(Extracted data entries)
---*---

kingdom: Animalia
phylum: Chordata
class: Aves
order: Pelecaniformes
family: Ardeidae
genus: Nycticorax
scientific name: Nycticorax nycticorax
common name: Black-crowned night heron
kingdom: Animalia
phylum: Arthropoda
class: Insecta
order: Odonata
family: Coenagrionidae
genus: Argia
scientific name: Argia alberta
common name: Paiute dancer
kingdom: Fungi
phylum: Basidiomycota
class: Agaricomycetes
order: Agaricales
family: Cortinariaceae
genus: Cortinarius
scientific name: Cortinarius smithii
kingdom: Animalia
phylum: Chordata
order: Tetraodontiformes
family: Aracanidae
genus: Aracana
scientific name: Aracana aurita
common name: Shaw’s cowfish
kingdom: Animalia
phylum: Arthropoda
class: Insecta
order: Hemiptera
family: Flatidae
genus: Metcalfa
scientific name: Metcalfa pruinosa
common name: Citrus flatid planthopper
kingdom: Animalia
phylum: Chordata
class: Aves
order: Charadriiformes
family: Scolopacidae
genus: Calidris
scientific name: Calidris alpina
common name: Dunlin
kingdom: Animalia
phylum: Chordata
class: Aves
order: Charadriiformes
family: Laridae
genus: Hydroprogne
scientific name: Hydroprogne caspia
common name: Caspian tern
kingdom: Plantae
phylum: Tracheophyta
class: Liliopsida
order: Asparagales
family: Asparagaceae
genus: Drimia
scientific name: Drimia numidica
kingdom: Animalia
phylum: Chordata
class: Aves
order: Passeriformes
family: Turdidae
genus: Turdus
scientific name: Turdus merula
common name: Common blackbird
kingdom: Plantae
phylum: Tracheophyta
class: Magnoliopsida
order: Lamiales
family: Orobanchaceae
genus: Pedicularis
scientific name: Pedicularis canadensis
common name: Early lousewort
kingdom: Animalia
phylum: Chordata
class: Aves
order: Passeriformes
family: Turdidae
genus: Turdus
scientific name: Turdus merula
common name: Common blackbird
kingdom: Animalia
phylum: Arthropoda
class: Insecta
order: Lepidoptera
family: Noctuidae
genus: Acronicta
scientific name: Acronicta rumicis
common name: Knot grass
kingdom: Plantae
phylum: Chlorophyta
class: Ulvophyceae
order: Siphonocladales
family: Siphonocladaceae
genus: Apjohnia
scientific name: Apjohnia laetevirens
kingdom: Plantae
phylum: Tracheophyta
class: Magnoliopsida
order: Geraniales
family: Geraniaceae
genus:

---*---

◆ **TASK TO CARRY OUT**
Copy the material verbatim, starting at the line that contains "genus: Pedicularis" and ending with the final line of the material.

◆ **COMPLETED TASK**
genus: Pedicularis
scientific name: Pedicularis canadensis
common name: Early lousewort
kingdom: Animalia
phylum: Chordata
class: Aves
order: Passeriformes
family: Turdidae
genus: Turdus
scientific name: Turdus merula
common name: Common blackbird
kingdom: Animalia
phylum: Arthropoda
class: Insecta
order: Lepidoptera
family: Noctuidae
genus: Acronicta
scientific name: Acronicta rumicis
common name: Knot grass
kingdom: Plantae
phylum: Chlorophyta
class: Ulvophyceae
order: Siphonocladales
family: Siphonocladaceae
genus: Apjohnia
scientific name: Apjohnia laetevirens
kingdom: Plantae
phylum: Tracheophyta
class: Magnoliopsida
order: Geraniales
family: Geraniaceae
genus:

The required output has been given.